### Information given

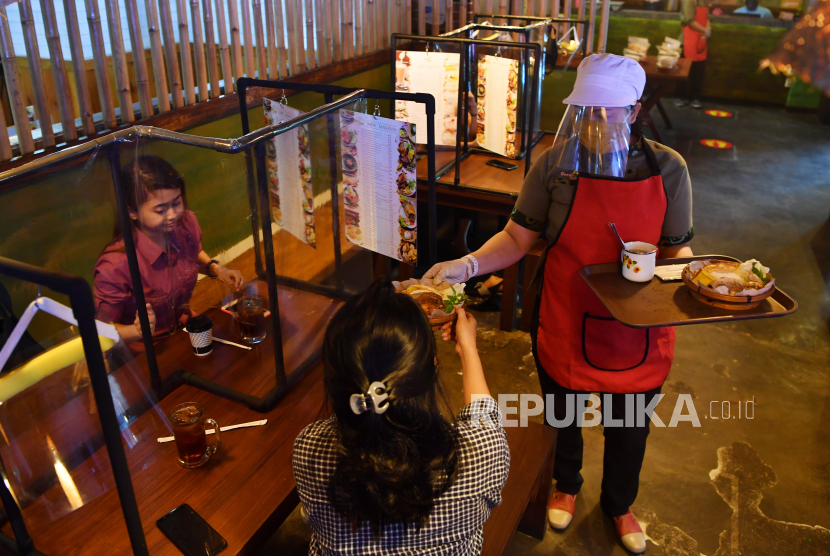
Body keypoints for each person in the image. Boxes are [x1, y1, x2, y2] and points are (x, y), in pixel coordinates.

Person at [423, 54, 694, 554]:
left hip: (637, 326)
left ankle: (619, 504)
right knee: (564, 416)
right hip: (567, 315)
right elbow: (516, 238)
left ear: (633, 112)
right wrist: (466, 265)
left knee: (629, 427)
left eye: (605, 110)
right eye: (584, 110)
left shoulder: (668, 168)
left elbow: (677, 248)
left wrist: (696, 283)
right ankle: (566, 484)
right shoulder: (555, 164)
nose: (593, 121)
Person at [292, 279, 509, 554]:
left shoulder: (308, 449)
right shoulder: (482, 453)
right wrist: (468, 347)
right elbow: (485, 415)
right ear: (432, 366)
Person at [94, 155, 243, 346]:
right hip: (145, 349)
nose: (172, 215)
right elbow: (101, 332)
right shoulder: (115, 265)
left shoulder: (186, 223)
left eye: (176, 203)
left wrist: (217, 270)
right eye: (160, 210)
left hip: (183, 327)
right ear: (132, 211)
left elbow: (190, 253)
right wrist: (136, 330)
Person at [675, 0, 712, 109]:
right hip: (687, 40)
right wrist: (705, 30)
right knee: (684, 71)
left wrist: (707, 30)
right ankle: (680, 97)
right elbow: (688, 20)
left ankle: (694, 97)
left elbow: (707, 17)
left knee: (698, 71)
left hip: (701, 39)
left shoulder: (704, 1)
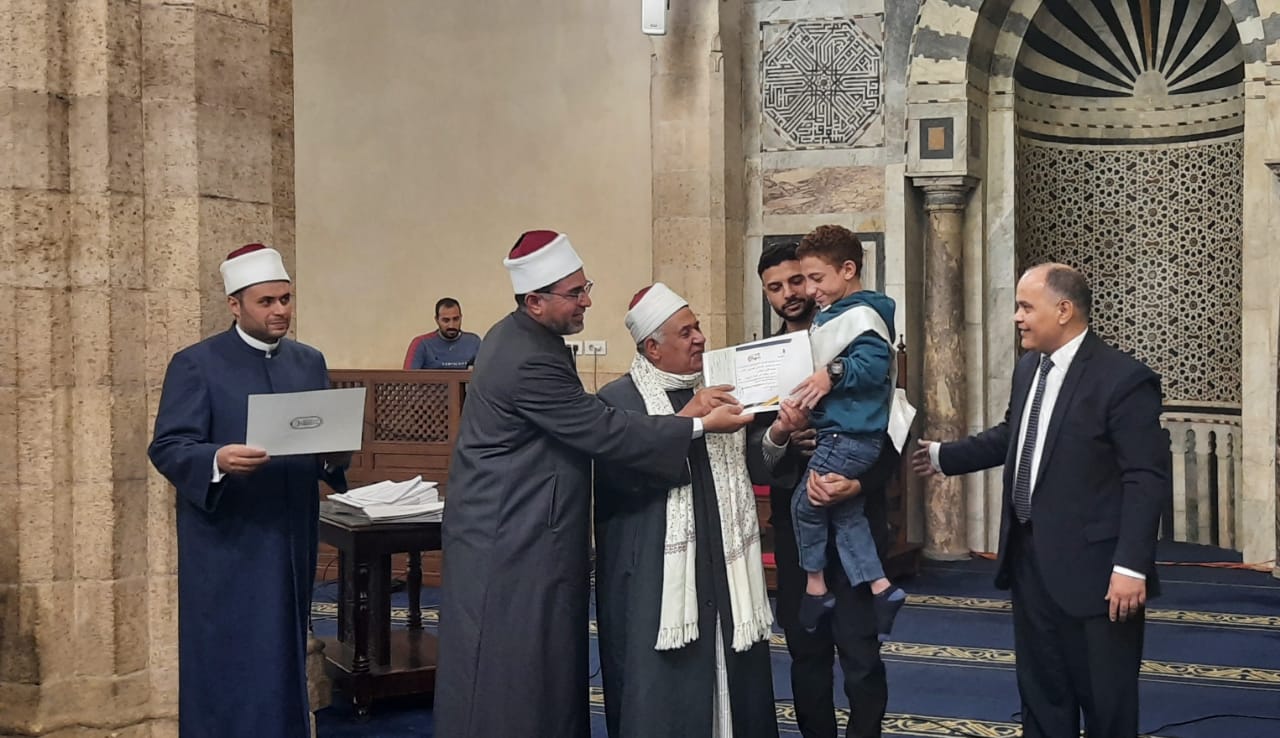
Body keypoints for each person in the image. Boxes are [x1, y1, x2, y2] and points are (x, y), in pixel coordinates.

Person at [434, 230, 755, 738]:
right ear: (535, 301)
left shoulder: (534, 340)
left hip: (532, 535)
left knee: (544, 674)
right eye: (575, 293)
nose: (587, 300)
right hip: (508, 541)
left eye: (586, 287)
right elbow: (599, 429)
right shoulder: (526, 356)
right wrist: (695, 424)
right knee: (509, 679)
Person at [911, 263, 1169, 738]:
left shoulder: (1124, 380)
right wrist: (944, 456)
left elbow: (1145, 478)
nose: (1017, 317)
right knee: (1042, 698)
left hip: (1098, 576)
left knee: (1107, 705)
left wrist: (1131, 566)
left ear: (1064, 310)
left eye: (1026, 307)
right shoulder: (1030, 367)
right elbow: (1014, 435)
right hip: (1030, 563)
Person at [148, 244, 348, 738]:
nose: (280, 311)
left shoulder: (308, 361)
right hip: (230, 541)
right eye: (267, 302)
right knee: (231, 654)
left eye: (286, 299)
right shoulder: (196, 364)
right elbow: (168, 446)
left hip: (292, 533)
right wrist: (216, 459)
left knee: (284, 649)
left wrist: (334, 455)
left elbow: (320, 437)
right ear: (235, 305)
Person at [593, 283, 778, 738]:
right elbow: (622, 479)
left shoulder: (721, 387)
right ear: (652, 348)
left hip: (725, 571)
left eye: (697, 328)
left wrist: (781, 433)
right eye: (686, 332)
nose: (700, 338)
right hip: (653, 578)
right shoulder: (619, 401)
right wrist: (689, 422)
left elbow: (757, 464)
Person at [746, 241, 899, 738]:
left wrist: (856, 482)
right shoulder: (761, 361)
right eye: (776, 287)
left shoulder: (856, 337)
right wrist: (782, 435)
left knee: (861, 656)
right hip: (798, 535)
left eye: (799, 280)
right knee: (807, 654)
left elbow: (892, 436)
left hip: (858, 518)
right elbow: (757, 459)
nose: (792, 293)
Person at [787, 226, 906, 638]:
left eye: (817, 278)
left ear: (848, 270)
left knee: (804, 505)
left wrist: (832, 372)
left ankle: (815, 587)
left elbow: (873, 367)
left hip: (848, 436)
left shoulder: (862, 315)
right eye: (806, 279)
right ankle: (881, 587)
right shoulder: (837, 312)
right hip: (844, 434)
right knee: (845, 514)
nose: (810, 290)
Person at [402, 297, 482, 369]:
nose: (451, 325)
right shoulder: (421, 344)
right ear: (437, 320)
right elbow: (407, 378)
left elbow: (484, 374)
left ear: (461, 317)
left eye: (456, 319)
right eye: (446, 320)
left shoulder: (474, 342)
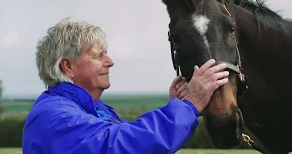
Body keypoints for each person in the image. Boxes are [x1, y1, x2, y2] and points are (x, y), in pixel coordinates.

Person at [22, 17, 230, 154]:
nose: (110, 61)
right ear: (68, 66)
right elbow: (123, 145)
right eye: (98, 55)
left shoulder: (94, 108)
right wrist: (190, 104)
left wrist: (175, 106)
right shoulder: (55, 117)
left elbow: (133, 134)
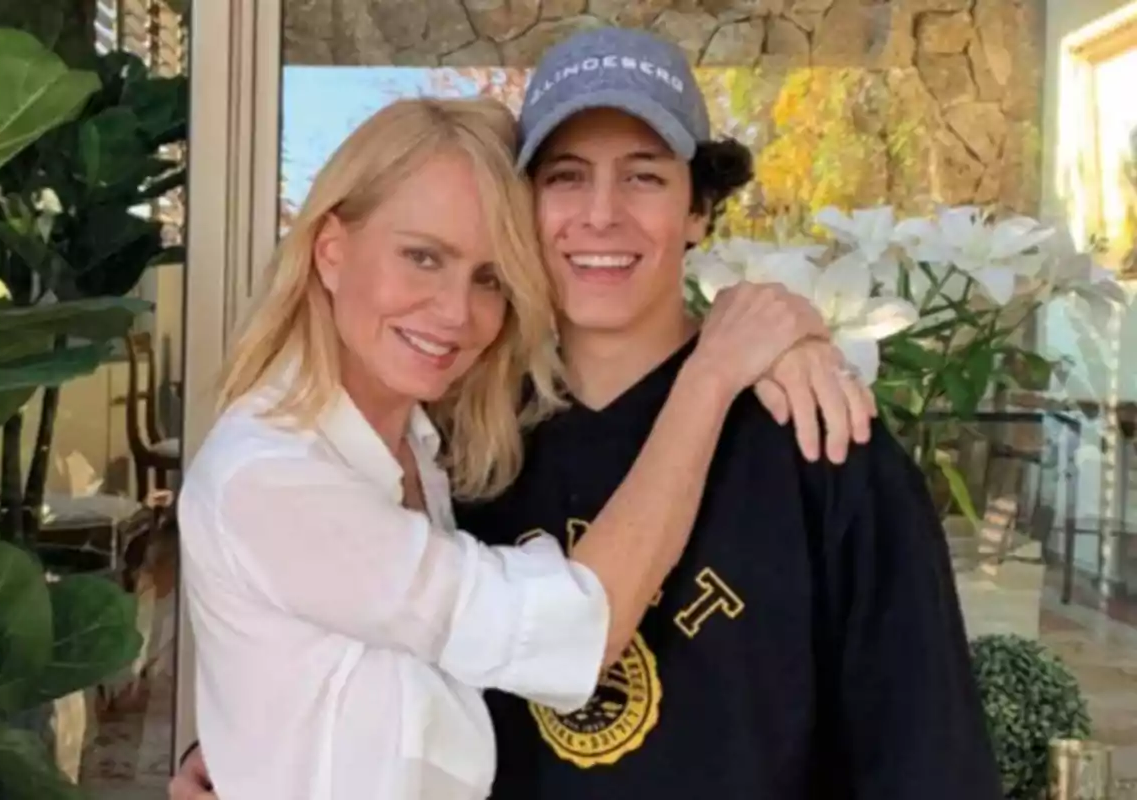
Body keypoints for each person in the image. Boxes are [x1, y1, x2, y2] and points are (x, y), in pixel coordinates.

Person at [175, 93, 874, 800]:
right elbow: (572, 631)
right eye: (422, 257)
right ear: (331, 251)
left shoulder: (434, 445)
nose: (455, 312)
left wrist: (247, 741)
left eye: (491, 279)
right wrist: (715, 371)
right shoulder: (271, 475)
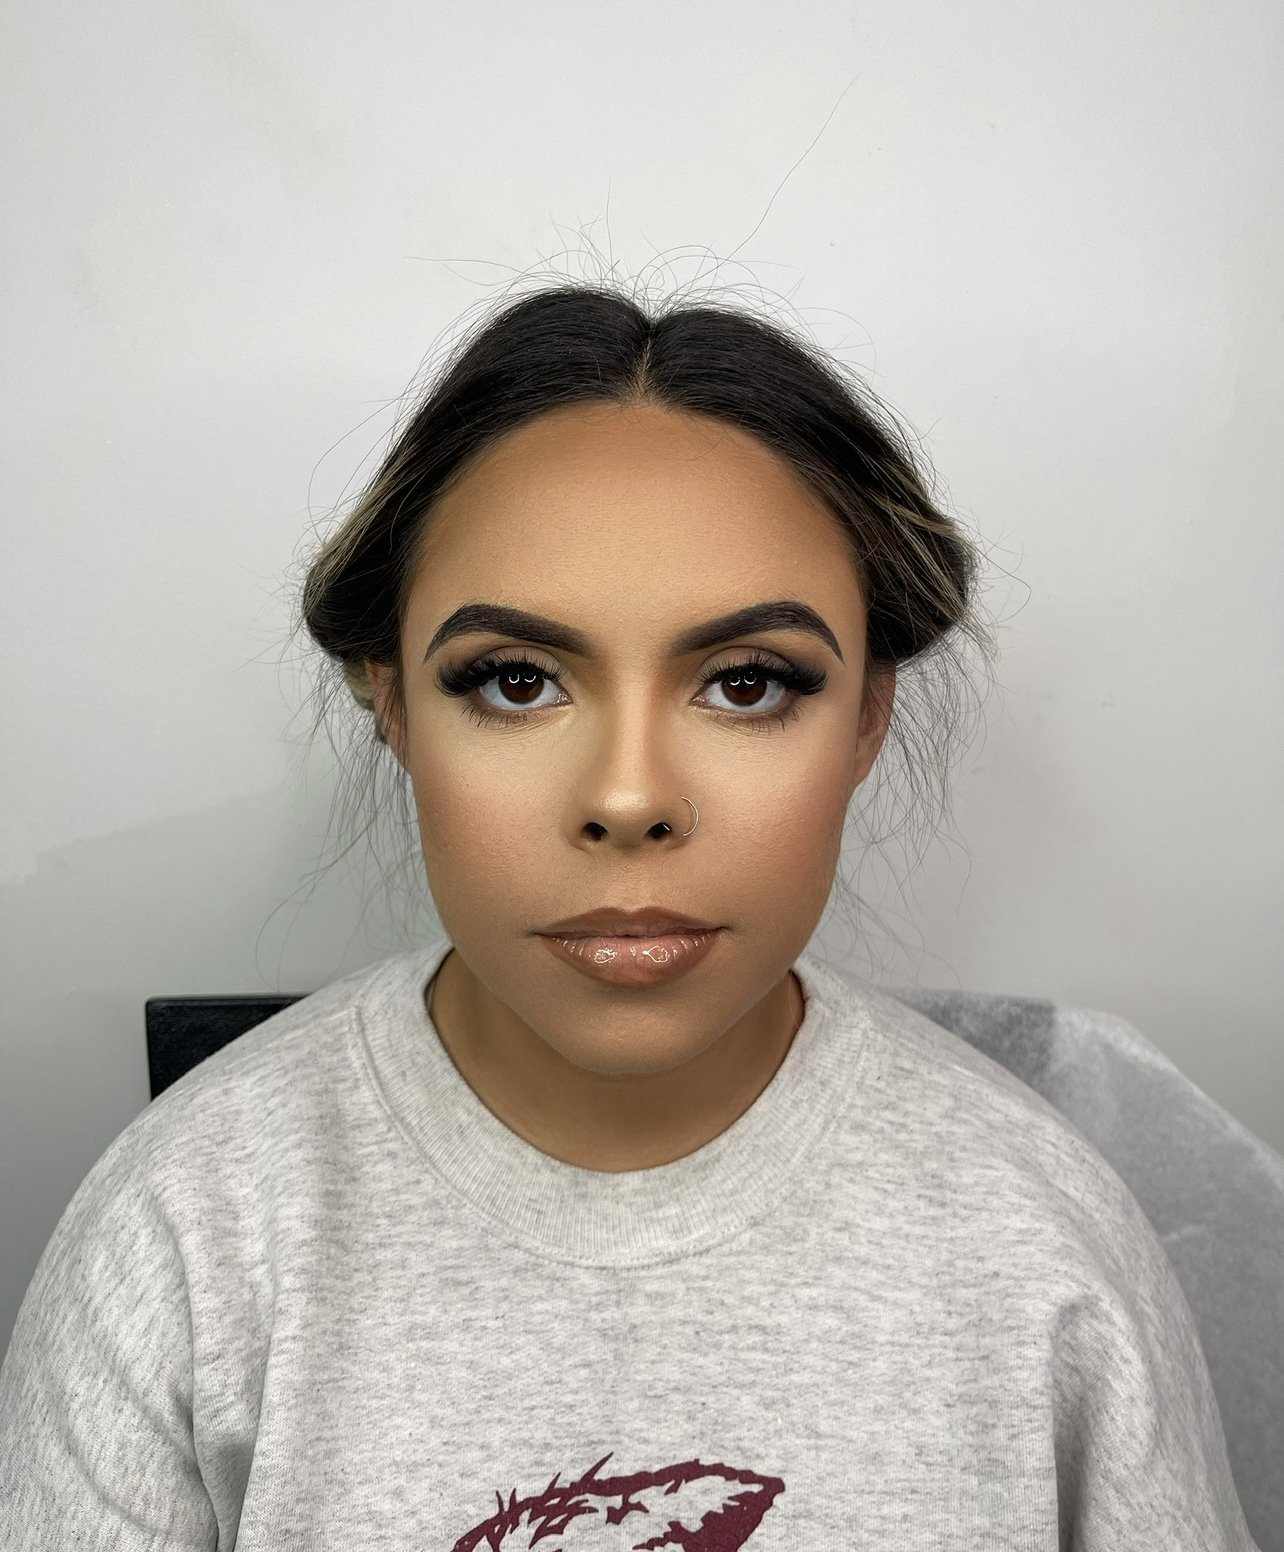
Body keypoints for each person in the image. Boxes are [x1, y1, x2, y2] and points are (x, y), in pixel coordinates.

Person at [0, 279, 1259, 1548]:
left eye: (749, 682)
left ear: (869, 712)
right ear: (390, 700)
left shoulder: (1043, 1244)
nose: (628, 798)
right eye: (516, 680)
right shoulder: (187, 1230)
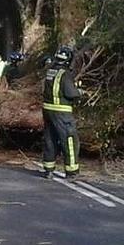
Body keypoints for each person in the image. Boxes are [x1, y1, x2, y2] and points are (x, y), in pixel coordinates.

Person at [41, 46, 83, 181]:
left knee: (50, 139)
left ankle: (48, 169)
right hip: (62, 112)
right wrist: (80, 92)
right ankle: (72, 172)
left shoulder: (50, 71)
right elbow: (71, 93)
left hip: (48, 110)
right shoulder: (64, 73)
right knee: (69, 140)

######

* [Your goal]
Copy the entries exactly. No pictures.

* [Expected output]
Body keypoints for each person in the image. Boxes are [x1, y1, x2, y2] and points are (x, y), in pixel coordinates.

Person at [423, 54, 694, 554]:
left hip: (637, 326)
left ankle: (619, 504)
right knee: (564, 416)
right hip: (567, 315)
right elbow: (516, 238)
left ear: (633, 112)
right wrist: (466, 265)
left knee: (629, 427)
left eye: (605, 110)
right eye: (584, 110)
left shoulder: (668, 168)
left elbow: (677, 248)
left wrist: (696, 283)
right ankle: (566, 484)
right shoulder: (555, 164)
nose: (593, 121)
Person at [292, 279, 509, 554]:
left shoulder: (308, 449)
right shoulder: (482, 453)
right wrist: (468, 347)
right elbow: (485, 415)
right ear: (432, 366)
Person at [94, 155, 243, 346]:
right hip: (145, 349)
nose: (172, 215)
right elbow: (101, 332)
right shoulder: (115, 265)
left shoulder: (186, 223)
left eye: (176, 203)
left wrist: (217, 270)
right eye: (160, 210)
left hip: (183, 327)
right ear: (132, 211)
left elbow: (190, 253)
right wrist: (136, 330)
Person at [675, 0, 712, 109]:
right hip: (687, 40)
right wrist: (705, 30)
right knee: (684, 71)
left wrist: (707, 30)
right ankle: (680, 97)
right elbow: (688, 20)
left ankle: (694, 97)
left elbow: (707, 17)
left knee: (698, 71)
left hip: (701, 39)
left shoulder: (704, 1)
Body keypoints for each person in the image. Boxes are [x1, y1, x2, y2] and points are (x, y), in pixel coordinates.

Person at [434, 230, 755, 738]:
right ear: (535, 301)
left shoulder: (534, 340)
left hip: (532, 535)
left knee: (544, 674)
right eye: (575, 293)
nose: (587, 300)
right hip: (508, 541)
left eye: (586, 287)
right elbow: (599, 429)
right shoulder: (526, 356)
right wrist: (695, 424)
right knee: (509, 679)
Person at [911, 263, 1169, 738]:
left shoulder: (1124, 380)
right wrist: (944, 456)
left elbow: (1145, 478)
nose: (1017, 317)
right knee: (1042, 698)
left hip: (1098, 576)
left knee: (1107, 705)
left wrist: (1131, 566)
left ear: (1064, 310)
left eye: (1026, 307)
right shoulder: (1030, 367)
right elbow: (1014, 435)
right hip: (1030, 563)
Person at [148, 244, 348, 738]:
nose: (280, 311)
left shoulder: (308, 361)
right hip: (230, 541)
right eye: (267, 302)
right knee: (231, 654)
left eye: (286, 299)
right shoulder: (196, 364)
right elbow: (168, 446)
left hip: (292, 533)
right wrist: (216, 459)
left knee: (284, 649)
left wrist: (334, 455)
left elbow: (320, 437)
right ear: (235, 305)
Person at [593, 283, 778, 738]:
right elbow: (622, 479)
left shoulder: (721, 387)
right ear: (652, 348)
left hip: (725, 571)
left eye: (697, 328)
left wrist: (781, 433)
right eye: (686, 332)
nose: (700, 338)
right hip: (653, 578)
right shoulder: (619, 401)
right wrist: (689, 422)
left elbow: (757, 464)
Person at [746, 241, 899, 738]:
left wrist: (856, 482)
right shoulder: (761, 361)
right eye: (776, 287)
left shoulder: (856, 337)
right wrist: (782, 435)
left knee: (861, 656)
right hip: (798, 535)
left eye: (799, 280)
right knee: (807, 654)
left elbow: (892, 436)
left hip: (858, 518)
right elbow: (757, 459)
nose: (792, 293)
Person at [787, 226, 906, 638]:
left eye: (817, 278)
left ear: (848, 270)
left knee: (804, 505)
left wrist: (832, 372)
left ankle: (815, 587)
left elbow: (873, 367)
left hip: (848, 436)
left shoulder: (862, 315)
right eye: (806, 279)
right ankle: (881, 587)
right shoulder: (837, 312)
right hip: (844, 434)
right knee: (845, 514)
nose: (810, 290)
Person at [402, 297, 482, 369]:
nose: (451, 325)
right shoulder: (421, 344)
right ear: (437, 320)
right elbow: (407, 378)
left elbow: (484, 374)
left ear: (461, 317)
left eye: (456, 319)
right eye: (446, 320)
left shoulder: (474, 342)
Body keypoints for each person in the image. Boxes are [x1, y1, x2, y2] and points are (x, y), in pixel coordinates.

Person at [22, 17, 230, 154]:
nose: (110, 61)
right ear: (68, 66)
right elbow: (123, 145)
right eye: (98, 55)
left shoulder: (94, 108)
right wrist: (190, 104)
left wrist: (175, 106)
right shoulder: (55, 117)
left elbow: (133, 134)
Body keypoints for each person in the image. Boxes are [x1, y1, x2, y2] and points are (x, y), in pixel coordinates.

Person at [175, 93, 874, 800]:
right elbow: (572, 631)
right eye: (422, 257)
right ear: (331, 251)
left shoulder: (434, 445)
nose: (455, 312)
left wrist: (247, 741)
left eye: (491, 279)
right wrist: (715, 371)
right shoulder: (271, 475)
Body keypoints for each person in the image. Boxes are [x1, y1, x2, y2] and points are (x, y), in pixel coordinates.

Person at [0, 279, 1259, 1548]:
left eye: (749, 682)
left ear: (869, 712)
right ear: (390, 700)
left shoulder: (1043, 1244)
nose: (628, 798)
right eye: (516, 680)
right shoulder: (187, 1230)
Body keypoints for each person in the image. Boxes are [x1, y1, x2, y2] and points are (x, y), in pixel coordinates.

Person at [41, 46, 83, 181]:
left knee: (50, 139)
left ankle: (48, 169)
right hip: (62, 112)
right wrist: (80, 92)
right ankle: (72, 172)
left shoulder: (50, 71)
right elbow: (71, 93)
left hip: (48, 110)
right shoulder: (64, 73)
right knee: (69, 140)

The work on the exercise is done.